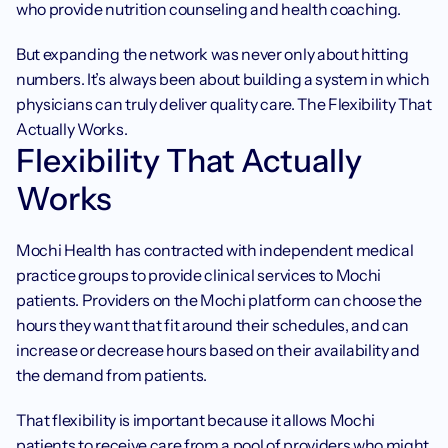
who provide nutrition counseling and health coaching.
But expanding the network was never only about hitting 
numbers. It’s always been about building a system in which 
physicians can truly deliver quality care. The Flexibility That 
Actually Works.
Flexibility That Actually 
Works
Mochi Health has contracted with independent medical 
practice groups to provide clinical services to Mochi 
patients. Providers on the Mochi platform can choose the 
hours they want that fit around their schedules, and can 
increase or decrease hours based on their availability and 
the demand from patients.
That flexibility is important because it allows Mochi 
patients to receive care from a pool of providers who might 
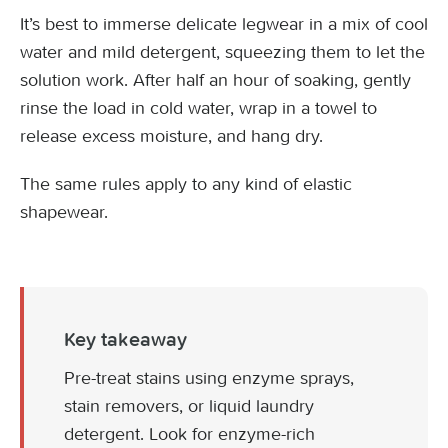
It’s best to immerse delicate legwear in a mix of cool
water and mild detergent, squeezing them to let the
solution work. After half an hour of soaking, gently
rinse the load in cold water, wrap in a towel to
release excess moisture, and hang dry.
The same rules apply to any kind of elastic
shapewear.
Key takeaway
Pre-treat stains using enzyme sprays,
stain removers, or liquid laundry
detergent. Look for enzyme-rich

○ ○ ○ ○ ○ ○ ○

== ABOUT THIS TASK ==
If a line holds an image, leave the image out; retype everything else in the entries exactly.

== SOLVED EXERCISE ==
who provide nutrition counseling and health coaching.
But expanding the network was never only about hitting 
numbers. It’s always been about building a system in which 
physicians can truly deliver quality care. The Flexibility That 
Actually Works.
Flexibility That Actually 
Works
Mochi Health has contracted with independent medical 
practice groups to provide clinical services to Mochi 
patients. Providers on the Mochi platform can choose the 
hours they want that fit around their schedules, and can 
increase or decrease hours based on their availability and 
the demand from patients.
That flexibility is important because it allows Mochi 
patients to receive care from a pool of providers who might 
It’s best to immerse delicate legwear in a mix of cool
water and mild detergent, squeezing them to let the
solution work. After half an hour of soaking, gently
rinse the load in cold water, wrap in a towel to
release excess moisture, and hang dry.
The same rules apply to any kind of elastic
shapewear.
Key takeaway
Pre-treat stains using enzyme sprays,
stain removers, or liquid laundry
detergent. Look for enzyme-rich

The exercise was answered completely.